- Born: February 8, 1858 Augusta, Georgia, U.S.
- Died: June 5, 1934 (aged 76) Jacksonville, Florida, U.S.
- Other names: J. H. Blodgett
- Occupation(s): Architect, contractor

= Joseph Haygood Blodgett =

American architect (1858–1934)

Joseph Haygood Blodgett (1858–1934), usually referred to as J. H. Blodgett, was a contractor and architect, living and working in Jacksonville, Florida, during the early twentieth century. He was African American.

==Life and career==
Blodgett was born into slavery in Augusta, Georgia on February 8, 1858. As a teenager, he left the farm and went to Summerville, South Carolina, where he initially worked as a laborer but eventually established his own businesses, including a drayage operation and a lumberyard, before turning to farming. After a bankruptcy he relocated to Jacksonville, working for the railroad before resuming some of his earlier business operations, including another lumberyard. In 1898, he went into the contracting business full-time and was responsible for much housing in the expanding city.

After Jacksonville's Great Fire of 1901, which wiped out much of the city proper, Blodgett joined the rapid rebuilding of the city. By 1919 it was estimated that his firm was responsible for more than 250 houses, a number of which he retained as an investment. Most of these were small houses built in predominantly African American neighborhoods of the city, though he was also responsible for a number of larger homes in the Craftsman and Colonial Revival styles, including his own, called "Blodgett Villa," formerly on West 8th Street in Jacksonville. He also was responsible for housing in Georgia, Massachusetts, North Carolina and Oklahoma. Due to declining health, he retired from business in the 1920s. At the time of his death, which occurred June 5, 1934, he was thought to be one of the wealthiest African Americans in Florida.

== Works ==
Many of Blodgett's buildings were destroyed as part of urban renewal efforts in Jacksonville's African American communities. However, some, chiefly residences, do survive:

- Mortuary for Lawton L. Pratt, 525 W Beaver St, Jacksonville, Florida (1915)
- Houses for Joseph H. Blodgett, 1241 and 1251 Hart St, Jacksonville, Florida (no date)
- Houses for Joseph H. Blodgett, 1441 and 1447 N Myrtle Ave, Jacksonville, Florida (no date)
- Houses for Joseph H. Blodgett, 1476 and 1480 N Myrtle Ave, Jacksonville, Florida (no date)

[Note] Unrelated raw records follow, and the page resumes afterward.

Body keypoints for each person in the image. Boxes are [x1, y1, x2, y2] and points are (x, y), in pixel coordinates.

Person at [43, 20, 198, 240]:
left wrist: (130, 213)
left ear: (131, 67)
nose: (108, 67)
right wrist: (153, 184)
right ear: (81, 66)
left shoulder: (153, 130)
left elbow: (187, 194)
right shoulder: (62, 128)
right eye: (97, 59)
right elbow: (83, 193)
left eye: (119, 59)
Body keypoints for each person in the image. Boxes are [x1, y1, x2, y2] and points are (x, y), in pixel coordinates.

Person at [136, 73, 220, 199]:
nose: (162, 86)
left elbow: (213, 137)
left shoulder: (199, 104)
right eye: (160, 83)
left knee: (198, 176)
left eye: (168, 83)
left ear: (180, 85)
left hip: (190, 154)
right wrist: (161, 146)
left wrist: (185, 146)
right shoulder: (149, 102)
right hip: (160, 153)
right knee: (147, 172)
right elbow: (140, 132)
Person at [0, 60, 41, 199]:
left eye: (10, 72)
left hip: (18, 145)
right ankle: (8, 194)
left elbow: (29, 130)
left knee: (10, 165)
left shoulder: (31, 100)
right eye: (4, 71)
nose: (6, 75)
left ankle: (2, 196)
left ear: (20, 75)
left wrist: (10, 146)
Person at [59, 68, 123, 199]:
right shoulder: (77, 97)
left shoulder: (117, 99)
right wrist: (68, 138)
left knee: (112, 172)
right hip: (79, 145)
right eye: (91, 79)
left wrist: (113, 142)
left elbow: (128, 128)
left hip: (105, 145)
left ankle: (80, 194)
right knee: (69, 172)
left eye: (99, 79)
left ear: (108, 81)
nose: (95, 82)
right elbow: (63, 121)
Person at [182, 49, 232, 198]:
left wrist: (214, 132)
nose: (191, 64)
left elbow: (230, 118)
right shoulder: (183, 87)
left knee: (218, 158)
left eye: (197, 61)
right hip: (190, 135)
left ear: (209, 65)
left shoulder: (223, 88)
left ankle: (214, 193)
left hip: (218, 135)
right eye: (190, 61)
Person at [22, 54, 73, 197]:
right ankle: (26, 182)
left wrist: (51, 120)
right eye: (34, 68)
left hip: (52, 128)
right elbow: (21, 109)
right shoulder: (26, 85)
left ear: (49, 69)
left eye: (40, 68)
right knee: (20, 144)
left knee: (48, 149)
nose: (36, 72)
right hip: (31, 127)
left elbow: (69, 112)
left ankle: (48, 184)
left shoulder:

==Personal life and legacy==
In addition to his business success, Blodgett was a community leader. After the 1901 fire, he was a director of a relief organization to coordinate relief within the African American community. Blodgett also supported the local chapter of the National Negro Business League, as well as Edward Waters College and his church.

Blodgett married Sallie A. Barnes of Bamberg, South Carolina in 1894.

Blodgett was the namesake of Blodgett Homes, a large 1942-built public housing project in Jacksonville, and also of its replacement, Blodgett Villas.